I do not feel that this maxim of CBT(for neuroses) can be applied to work with psychotic patients.
COPING STRATEGY ENHANCEMENTS employing what might be termed safety behaviours,such as listening to music or challenging troublesome voices,give the psychotic patient some return of control over their symptoms.When such homework is reviewed
at the beginning of new sessions the patient can see the reality of his/her strategies de-powering their symptoms.So teaching the patient "to be their own therapist " in the true cbt sense.

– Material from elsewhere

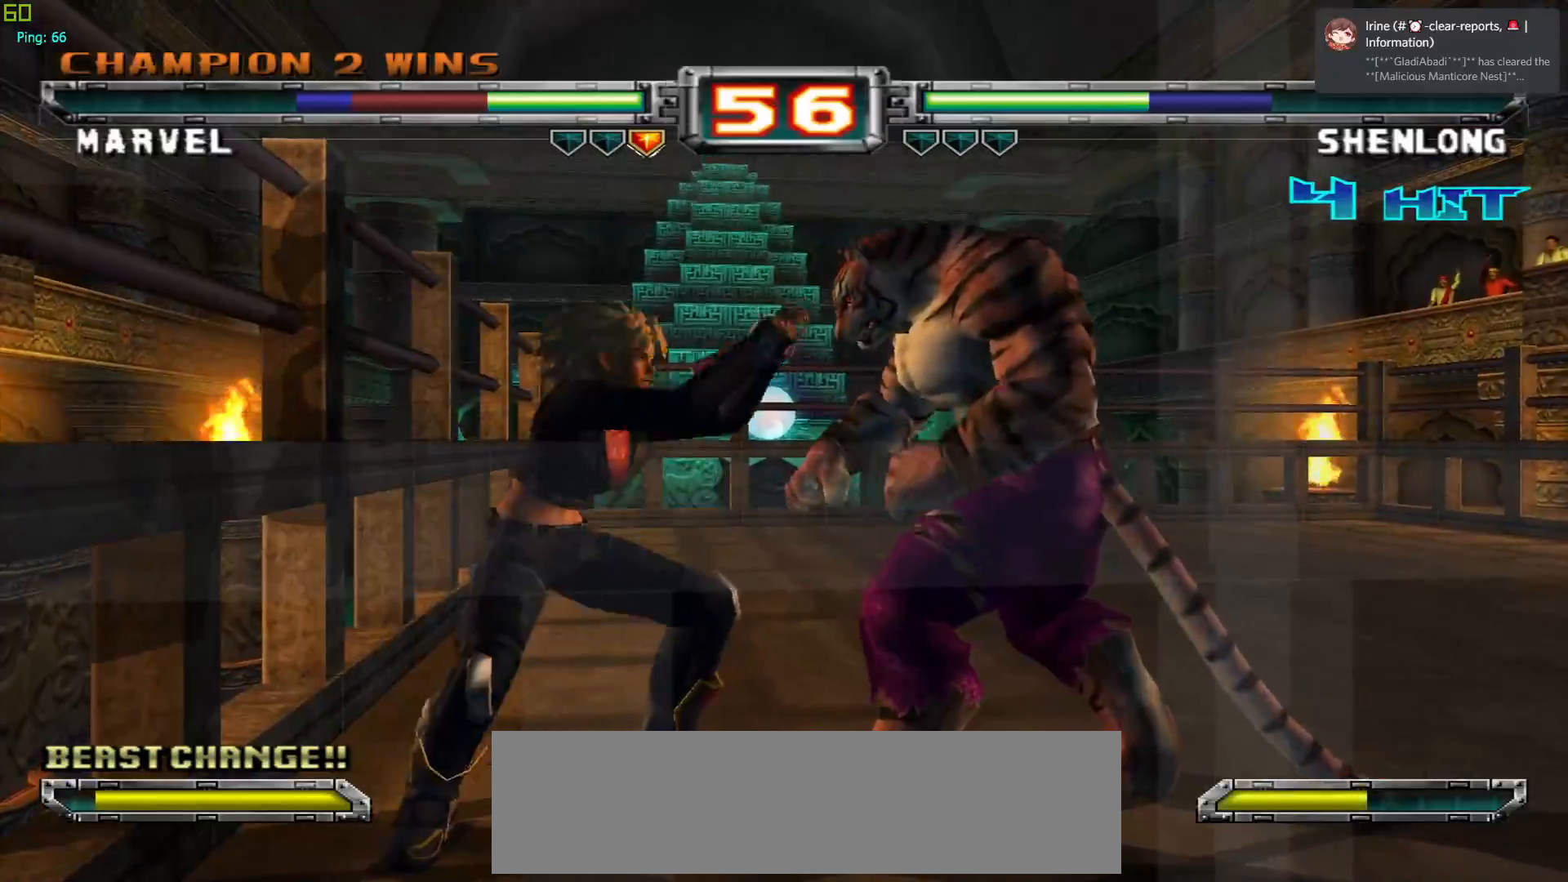
{"buttons": [], "left_stick": "center", "events": [[17, "CROSS", "down"], [117, "CROSS", "up"], [200, "R1", "down"], [317, "R1", "up"], [383, "R1", "down"], [500, "R1", "up"]]}
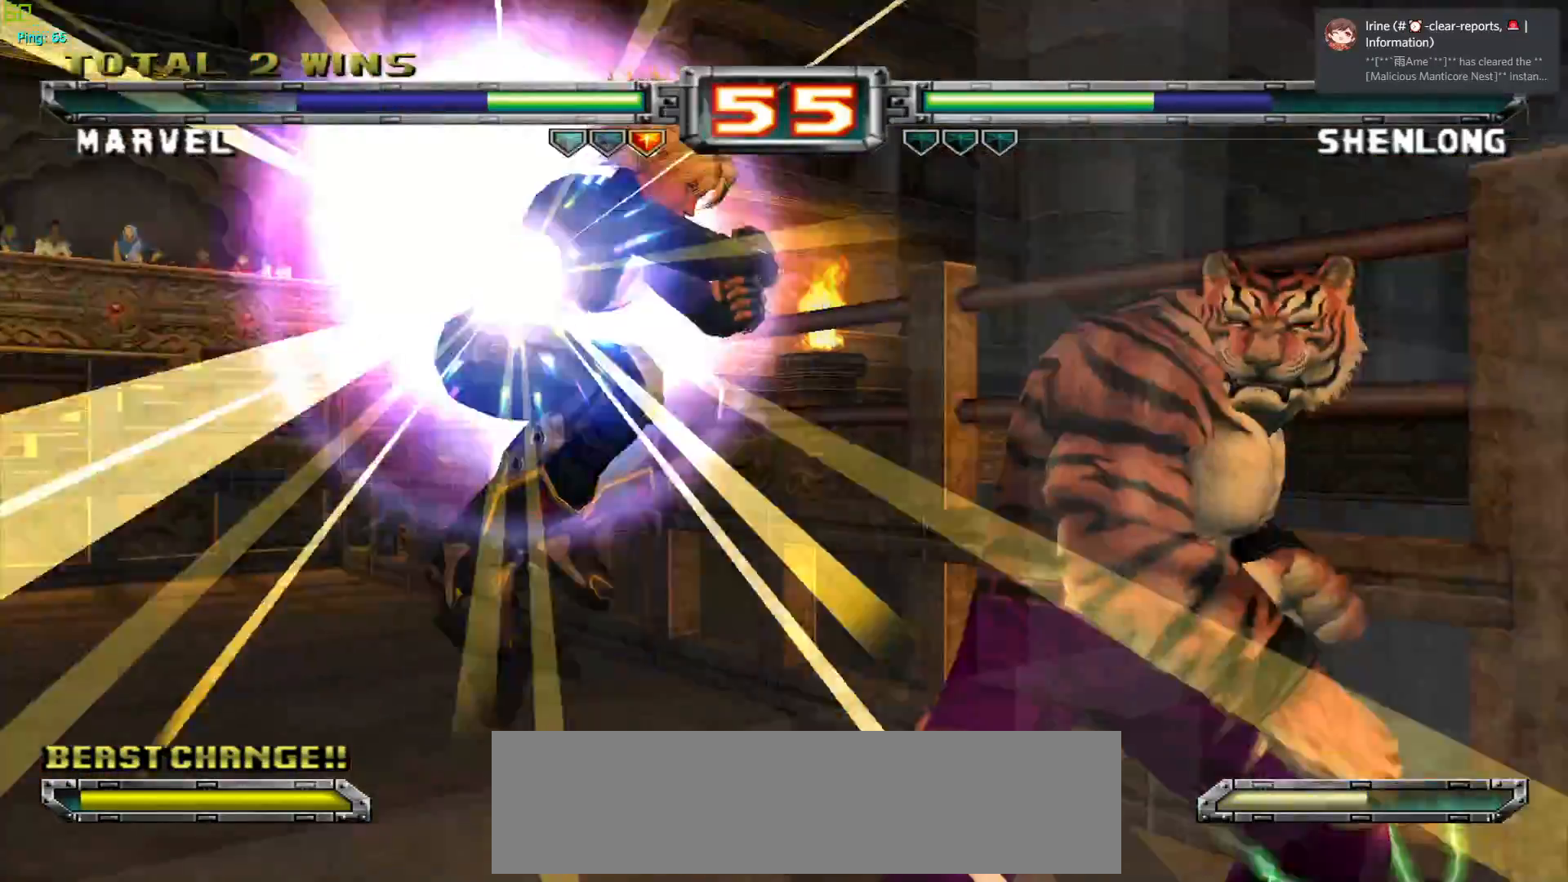
{"buttons": [], "left_stick": "center", "events": [[83, "R1", "down"], [200, "R1", "up"]]}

Much current research into the use of cbt with psychosis seems to focus on a patient group receiving treatment for "first episode psychosis".Often in an out-patient setting or within the patient's home.The discouragement of safety behaviours in this group may apply,as their beliefs about their symptoms have not yet have had time to become schema -rooted.I would suggest that this does not apply to chaotic, severely disturbed in-patients,whose beliefs about their delusions or voices may be well entrenched due to the passage of time.Having settled into a deep schema network.
Any thoughts or ideas on what I've said(or not said)!
would be appreciated.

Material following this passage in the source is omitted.